[WORK ORDER]: Although the data below holds other lines too, output only those from the line with "5: (83, 34, 27.04)" up to and including the line with "24: (238, 372, 3.44)", exactly as they appear.

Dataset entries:
☆ ☆ ☆ ☆ ☆

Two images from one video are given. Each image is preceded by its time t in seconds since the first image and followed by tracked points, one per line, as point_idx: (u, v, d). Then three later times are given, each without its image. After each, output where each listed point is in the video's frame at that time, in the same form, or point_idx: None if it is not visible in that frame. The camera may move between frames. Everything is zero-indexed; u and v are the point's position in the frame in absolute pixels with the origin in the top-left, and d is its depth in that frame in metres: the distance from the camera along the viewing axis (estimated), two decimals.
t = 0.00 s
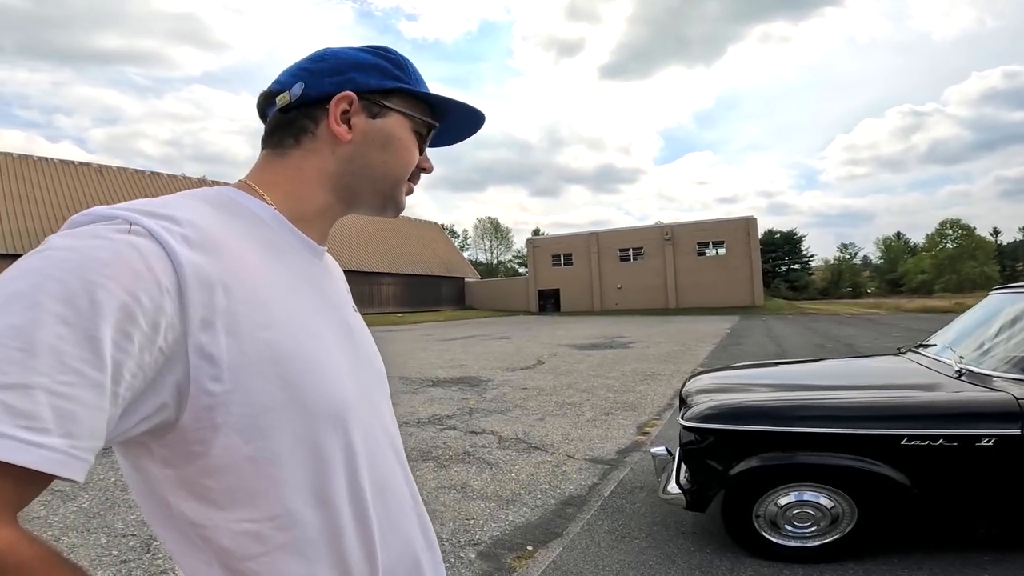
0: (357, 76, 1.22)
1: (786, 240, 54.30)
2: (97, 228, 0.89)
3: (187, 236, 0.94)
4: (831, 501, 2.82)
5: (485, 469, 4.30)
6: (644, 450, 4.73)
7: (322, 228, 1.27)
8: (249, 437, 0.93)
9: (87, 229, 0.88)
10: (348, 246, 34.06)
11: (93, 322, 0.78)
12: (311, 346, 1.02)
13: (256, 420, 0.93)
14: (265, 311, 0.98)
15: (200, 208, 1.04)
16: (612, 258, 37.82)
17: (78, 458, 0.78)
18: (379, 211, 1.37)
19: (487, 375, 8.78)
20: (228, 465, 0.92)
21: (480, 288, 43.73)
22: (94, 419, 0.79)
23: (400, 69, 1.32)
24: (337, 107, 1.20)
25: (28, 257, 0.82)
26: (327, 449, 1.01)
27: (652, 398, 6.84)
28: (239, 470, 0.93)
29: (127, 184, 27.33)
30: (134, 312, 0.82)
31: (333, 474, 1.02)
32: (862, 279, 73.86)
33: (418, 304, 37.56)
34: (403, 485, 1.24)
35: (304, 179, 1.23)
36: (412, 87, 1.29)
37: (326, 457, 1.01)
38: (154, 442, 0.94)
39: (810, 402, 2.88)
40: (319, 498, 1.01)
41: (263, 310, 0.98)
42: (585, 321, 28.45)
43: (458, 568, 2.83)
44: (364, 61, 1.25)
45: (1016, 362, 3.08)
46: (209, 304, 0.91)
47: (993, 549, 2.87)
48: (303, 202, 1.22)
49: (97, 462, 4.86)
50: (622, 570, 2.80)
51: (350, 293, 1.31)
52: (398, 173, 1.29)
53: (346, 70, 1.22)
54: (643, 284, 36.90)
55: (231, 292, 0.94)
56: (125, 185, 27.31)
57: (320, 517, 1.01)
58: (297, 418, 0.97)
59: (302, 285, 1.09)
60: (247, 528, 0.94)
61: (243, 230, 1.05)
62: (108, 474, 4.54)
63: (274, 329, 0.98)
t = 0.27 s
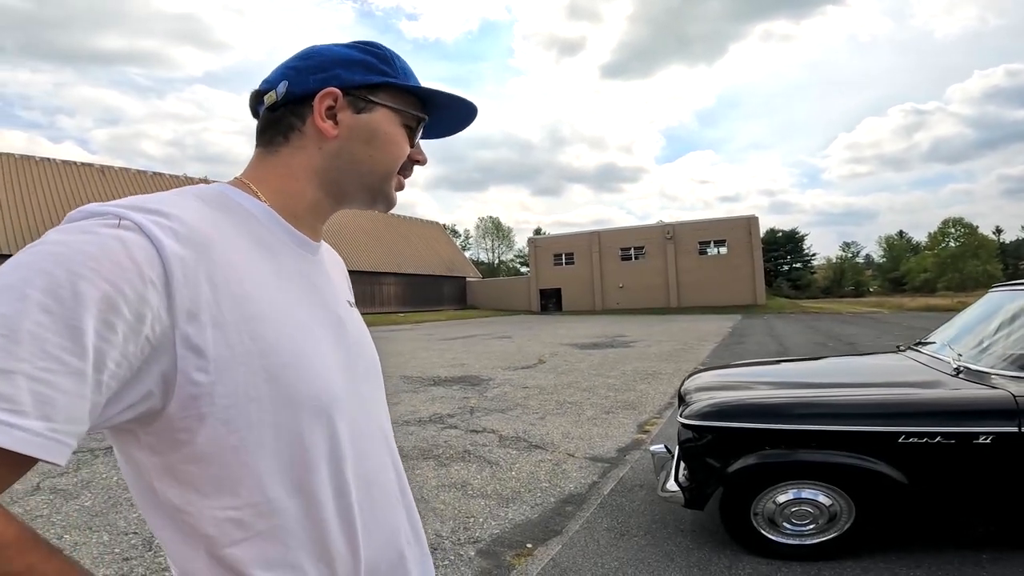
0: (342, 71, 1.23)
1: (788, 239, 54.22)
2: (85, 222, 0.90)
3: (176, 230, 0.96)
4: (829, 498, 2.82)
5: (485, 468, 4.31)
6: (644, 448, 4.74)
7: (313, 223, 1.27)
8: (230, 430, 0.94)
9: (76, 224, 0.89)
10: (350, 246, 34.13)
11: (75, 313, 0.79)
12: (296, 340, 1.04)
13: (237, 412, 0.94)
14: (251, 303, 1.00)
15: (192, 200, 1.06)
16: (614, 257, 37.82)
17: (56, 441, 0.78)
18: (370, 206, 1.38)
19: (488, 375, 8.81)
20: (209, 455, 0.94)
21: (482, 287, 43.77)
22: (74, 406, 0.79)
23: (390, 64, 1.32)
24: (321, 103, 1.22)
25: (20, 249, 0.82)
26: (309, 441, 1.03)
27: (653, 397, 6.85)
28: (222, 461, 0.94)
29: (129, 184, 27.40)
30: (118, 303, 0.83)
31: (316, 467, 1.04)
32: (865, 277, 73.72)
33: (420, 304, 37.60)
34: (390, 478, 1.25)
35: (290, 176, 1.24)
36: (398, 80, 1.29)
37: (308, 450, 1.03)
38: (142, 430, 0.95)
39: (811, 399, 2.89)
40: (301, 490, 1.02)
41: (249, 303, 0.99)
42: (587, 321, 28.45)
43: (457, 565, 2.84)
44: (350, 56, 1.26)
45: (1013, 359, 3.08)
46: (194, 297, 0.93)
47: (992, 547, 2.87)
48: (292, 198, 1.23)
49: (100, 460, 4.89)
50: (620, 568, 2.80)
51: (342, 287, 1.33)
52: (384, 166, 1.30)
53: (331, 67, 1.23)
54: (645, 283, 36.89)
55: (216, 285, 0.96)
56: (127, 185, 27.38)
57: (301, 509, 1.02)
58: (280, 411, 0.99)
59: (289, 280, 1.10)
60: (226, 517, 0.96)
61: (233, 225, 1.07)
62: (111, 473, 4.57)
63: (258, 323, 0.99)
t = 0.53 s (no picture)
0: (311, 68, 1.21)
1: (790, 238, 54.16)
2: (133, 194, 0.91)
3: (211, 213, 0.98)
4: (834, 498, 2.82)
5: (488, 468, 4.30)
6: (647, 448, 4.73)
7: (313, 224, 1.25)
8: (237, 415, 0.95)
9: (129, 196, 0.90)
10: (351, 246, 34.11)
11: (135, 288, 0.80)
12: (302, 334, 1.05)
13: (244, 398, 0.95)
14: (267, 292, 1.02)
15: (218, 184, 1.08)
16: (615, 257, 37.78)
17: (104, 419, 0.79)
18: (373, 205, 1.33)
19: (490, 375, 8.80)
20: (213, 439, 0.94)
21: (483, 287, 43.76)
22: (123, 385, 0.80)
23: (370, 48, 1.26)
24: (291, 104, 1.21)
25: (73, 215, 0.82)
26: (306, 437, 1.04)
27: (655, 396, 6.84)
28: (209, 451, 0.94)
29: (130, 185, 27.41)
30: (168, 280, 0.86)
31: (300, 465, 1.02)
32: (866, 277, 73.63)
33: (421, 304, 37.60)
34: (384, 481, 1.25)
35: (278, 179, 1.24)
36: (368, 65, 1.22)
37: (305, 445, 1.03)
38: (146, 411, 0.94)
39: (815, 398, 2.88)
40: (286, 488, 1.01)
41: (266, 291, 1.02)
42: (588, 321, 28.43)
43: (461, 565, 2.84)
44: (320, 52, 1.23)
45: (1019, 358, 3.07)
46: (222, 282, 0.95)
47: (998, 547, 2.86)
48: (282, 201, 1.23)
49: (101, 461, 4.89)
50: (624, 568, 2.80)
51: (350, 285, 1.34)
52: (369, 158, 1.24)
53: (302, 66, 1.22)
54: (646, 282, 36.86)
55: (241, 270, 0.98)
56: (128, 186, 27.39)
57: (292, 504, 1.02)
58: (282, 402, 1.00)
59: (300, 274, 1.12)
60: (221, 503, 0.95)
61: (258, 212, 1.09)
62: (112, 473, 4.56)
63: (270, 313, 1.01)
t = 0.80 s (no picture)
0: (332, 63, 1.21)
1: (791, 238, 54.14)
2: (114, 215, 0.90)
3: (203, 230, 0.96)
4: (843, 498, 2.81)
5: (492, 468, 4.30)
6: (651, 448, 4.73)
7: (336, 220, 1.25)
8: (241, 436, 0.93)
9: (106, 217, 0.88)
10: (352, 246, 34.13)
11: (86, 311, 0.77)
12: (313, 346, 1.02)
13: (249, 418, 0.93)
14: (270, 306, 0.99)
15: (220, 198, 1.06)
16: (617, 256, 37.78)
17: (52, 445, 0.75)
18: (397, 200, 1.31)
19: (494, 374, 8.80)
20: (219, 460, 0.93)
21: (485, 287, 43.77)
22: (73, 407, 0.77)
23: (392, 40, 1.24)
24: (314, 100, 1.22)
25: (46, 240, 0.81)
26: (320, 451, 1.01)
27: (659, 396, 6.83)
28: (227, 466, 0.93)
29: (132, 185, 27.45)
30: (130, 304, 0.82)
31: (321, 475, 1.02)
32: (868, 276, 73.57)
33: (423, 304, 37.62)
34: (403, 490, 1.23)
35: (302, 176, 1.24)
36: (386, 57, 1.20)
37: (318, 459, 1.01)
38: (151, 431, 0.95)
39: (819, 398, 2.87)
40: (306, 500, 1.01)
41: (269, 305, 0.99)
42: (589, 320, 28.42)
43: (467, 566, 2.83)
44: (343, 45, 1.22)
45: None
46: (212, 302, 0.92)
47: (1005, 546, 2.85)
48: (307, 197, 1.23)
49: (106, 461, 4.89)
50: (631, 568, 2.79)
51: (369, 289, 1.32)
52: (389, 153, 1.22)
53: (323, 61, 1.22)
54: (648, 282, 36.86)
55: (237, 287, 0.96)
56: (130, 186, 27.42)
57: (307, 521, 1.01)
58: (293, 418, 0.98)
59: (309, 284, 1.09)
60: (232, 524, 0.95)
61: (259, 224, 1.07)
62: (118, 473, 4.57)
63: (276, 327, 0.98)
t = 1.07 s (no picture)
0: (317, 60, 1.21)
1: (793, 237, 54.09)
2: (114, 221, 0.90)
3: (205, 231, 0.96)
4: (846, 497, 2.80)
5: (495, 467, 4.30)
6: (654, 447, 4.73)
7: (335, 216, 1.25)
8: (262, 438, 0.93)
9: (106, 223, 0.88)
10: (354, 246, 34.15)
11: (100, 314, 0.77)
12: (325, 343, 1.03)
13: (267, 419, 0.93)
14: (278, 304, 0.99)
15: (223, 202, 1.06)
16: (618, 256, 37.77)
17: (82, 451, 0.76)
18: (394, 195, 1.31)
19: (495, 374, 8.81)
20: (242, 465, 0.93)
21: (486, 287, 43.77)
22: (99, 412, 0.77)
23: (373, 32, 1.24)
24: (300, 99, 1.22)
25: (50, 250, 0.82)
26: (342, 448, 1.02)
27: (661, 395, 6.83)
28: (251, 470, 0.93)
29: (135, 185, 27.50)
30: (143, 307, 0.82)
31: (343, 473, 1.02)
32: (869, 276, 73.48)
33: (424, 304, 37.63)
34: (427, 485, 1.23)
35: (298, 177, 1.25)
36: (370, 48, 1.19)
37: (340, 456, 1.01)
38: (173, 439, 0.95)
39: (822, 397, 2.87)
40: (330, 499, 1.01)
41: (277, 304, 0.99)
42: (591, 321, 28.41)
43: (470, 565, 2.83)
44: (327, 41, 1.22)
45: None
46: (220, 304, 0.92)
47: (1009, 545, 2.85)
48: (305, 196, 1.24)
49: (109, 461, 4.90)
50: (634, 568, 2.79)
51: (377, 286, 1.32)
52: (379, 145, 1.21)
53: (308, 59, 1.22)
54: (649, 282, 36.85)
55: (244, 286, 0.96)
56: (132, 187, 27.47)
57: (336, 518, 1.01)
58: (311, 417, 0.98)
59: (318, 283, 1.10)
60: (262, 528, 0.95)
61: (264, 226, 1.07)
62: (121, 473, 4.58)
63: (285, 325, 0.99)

☆ ☆ ☆ ☆ ☆

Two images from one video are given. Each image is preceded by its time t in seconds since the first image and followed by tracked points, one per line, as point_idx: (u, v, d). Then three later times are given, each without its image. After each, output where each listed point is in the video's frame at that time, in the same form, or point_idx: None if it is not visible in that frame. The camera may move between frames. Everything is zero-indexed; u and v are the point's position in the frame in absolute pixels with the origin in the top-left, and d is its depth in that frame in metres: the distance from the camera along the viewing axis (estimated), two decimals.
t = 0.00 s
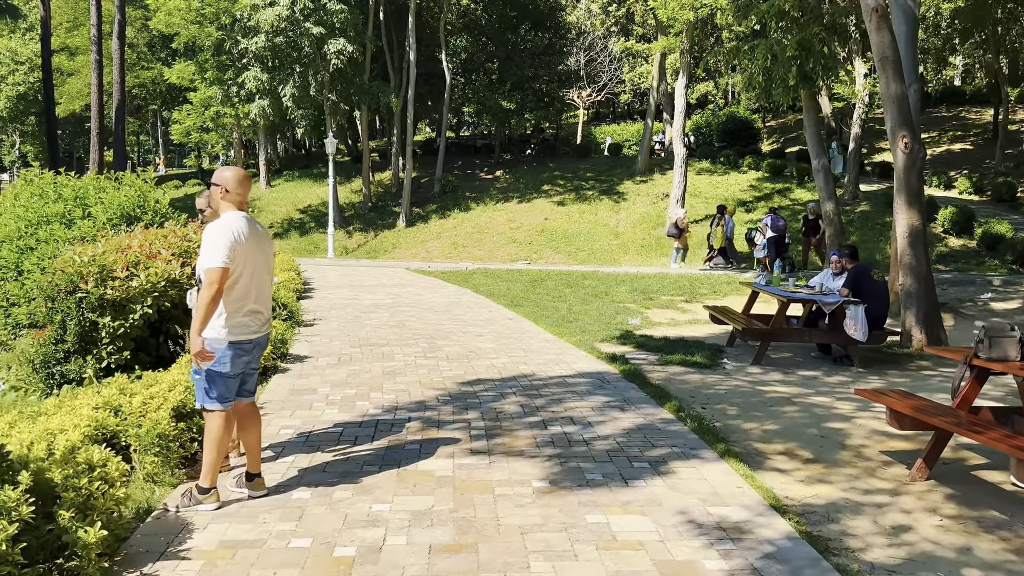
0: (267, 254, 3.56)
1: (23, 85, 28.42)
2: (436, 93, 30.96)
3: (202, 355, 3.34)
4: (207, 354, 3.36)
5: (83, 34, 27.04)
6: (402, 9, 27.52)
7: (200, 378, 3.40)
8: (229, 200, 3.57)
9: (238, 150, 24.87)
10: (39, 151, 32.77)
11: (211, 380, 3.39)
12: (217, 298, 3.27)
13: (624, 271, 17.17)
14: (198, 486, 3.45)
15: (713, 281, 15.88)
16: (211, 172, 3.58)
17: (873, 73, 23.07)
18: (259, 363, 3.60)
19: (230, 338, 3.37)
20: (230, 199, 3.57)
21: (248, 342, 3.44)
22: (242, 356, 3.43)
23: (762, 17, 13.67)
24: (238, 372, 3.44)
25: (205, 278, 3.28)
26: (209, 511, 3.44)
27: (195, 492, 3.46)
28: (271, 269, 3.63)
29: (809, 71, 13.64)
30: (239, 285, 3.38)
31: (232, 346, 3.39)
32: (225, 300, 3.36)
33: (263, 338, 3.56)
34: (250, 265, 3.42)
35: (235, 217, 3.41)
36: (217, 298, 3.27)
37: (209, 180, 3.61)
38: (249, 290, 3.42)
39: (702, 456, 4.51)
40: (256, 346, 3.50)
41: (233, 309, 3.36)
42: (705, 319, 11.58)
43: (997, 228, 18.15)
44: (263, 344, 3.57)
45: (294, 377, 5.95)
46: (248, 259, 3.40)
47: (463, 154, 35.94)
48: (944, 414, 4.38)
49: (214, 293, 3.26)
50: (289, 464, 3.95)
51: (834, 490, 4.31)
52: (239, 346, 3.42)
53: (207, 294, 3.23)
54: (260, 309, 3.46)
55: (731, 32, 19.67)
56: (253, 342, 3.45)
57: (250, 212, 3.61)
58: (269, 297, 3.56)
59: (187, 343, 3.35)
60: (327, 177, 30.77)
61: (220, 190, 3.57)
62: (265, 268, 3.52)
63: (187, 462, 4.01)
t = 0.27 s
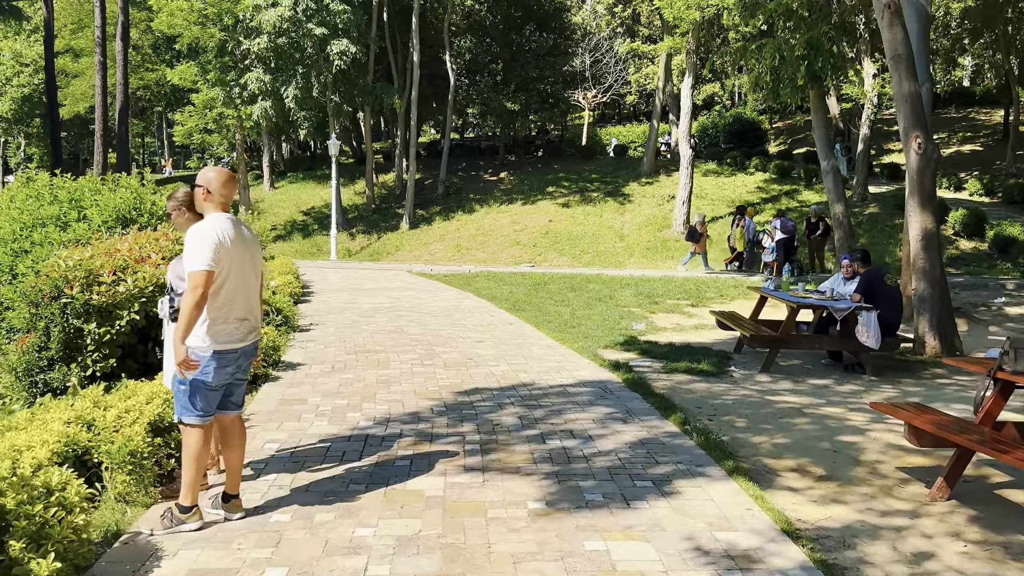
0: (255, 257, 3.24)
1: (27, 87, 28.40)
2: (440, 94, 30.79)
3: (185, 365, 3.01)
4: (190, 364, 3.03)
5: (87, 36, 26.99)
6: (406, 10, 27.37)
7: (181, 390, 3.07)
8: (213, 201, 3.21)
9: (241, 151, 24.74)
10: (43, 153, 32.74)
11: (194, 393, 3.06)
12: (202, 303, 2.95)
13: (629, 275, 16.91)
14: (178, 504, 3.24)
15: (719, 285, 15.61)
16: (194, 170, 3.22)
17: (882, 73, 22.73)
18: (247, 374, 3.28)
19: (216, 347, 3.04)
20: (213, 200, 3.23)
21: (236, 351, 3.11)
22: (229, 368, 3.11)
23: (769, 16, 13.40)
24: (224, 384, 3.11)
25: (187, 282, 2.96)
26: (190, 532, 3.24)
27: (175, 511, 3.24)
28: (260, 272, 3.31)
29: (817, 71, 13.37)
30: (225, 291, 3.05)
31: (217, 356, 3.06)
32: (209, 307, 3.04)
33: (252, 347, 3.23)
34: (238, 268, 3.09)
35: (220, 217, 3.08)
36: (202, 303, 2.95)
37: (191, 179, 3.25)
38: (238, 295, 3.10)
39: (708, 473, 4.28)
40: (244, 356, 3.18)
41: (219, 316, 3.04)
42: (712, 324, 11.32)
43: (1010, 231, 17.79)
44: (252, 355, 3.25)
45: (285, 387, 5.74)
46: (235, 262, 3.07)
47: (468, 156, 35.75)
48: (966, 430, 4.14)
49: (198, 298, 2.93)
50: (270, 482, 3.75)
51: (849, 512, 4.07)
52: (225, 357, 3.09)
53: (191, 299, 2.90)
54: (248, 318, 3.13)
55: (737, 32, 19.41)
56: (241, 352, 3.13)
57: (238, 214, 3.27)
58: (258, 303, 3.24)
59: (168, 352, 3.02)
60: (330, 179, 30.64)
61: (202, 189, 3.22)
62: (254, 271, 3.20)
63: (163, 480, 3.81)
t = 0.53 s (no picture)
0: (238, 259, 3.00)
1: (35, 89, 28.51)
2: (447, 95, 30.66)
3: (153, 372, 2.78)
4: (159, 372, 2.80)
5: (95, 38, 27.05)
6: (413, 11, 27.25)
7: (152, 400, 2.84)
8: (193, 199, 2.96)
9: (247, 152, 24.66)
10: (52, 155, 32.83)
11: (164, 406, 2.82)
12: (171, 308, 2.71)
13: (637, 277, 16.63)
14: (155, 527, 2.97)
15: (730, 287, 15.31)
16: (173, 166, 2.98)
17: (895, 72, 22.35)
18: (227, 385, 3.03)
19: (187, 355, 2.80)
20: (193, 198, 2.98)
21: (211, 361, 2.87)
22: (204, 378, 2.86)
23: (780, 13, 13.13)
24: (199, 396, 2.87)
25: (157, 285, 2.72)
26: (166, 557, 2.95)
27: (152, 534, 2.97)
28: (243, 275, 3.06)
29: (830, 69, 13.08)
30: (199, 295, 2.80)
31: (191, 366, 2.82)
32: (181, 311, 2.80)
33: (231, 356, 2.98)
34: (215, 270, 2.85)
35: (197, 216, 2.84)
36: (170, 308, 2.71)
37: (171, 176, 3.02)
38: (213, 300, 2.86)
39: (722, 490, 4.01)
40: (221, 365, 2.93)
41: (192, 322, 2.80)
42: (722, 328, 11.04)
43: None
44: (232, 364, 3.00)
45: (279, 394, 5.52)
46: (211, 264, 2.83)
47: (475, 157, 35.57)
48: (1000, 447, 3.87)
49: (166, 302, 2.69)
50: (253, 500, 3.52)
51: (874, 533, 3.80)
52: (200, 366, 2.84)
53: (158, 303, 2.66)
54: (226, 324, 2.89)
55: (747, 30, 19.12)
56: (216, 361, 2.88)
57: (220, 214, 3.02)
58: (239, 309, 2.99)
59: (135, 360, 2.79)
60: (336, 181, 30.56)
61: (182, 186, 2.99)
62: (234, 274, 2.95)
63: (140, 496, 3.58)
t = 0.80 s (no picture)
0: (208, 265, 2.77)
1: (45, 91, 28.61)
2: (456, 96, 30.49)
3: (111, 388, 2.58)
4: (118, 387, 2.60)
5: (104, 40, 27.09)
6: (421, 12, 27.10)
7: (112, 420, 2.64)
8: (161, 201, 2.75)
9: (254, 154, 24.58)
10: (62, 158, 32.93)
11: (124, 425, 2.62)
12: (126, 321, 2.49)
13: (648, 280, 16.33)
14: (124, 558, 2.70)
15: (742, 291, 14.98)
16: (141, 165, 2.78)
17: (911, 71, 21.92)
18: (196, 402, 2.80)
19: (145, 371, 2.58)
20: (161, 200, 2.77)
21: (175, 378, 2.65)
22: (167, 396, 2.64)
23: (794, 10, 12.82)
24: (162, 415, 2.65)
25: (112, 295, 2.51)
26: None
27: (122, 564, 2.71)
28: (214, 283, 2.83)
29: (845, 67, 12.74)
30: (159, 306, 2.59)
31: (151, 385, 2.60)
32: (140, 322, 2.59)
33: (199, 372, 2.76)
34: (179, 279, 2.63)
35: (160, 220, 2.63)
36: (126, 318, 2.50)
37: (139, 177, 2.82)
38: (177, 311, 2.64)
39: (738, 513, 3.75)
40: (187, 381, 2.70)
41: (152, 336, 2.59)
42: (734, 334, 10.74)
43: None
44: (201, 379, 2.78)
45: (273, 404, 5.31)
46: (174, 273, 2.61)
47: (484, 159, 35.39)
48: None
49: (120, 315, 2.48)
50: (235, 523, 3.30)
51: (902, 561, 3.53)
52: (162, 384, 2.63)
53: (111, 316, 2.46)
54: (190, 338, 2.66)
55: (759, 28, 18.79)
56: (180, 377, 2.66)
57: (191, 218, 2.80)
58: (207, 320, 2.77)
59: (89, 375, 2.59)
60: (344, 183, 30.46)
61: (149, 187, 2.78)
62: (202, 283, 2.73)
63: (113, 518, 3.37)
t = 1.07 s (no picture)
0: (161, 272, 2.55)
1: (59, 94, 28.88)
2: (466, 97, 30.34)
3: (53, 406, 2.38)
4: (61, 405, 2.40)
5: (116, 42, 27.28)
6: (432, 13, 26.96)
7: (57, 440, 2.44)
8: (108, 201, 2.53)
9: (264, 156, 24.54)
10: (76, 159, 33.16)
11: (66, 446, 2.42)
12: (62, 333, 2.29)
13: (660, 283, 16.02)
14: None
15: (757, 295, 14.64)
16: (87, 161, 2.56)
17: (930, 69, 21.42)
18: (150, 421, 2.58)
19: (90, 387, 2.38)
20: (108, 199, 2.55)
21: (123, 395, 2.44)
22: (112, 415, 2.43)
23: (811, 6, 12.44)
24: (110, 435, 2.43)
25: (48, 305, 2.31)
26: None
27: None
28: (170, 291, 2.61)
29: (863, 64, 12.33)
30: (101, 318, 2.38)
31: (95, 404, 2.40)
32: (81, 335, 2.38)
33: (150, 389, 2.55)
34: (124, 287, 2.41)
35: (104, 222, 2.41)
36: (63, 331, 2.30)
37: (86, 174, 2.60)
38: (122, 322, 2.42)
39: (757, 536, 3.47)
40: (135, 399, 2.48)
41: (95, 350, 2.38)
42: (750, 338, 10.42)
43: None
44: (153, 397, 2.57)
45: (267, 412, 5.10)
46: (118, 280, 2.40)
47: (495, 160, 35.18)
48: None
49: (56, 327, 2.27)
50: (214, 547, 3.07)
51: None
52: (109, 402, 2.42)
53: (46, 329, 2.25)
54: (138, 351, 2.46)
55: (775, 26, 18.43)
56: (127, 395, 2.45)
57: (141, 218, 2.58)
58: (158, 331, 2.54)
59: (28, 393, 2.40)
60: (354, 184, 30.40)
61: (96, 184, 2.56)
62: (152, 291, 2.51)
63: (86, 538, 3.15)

☆ ☆ ☆ ☆ ☆

[SOLUTION FOR THIS TASK]:
5: (83, 34, 27.04)
6: (402, 9, 27.52)
7: (200, 378, 3.40)
8: (229, 200, 3.57)
9: (238, 150, 24.87)
10: (39, 151, 32.77)
11: (211, 380, 3.39)
12: (217, 298, 3.27)
13: (624, 271, 17.17)
14: (198, 486, 3.45)
15: (713, 281, 15.88)
16: (211, 172, 3.58)
17: (873, 73, 23.07)
18: (259, 363, 3.60)
19: (230, 338, 3.37)
20: (230, 199, 3.57)
21: (248, 342, 3.44)
22: (242, 356, 3.43)
23: (762, 17, 13.67)
24: (238, 372, 3.44)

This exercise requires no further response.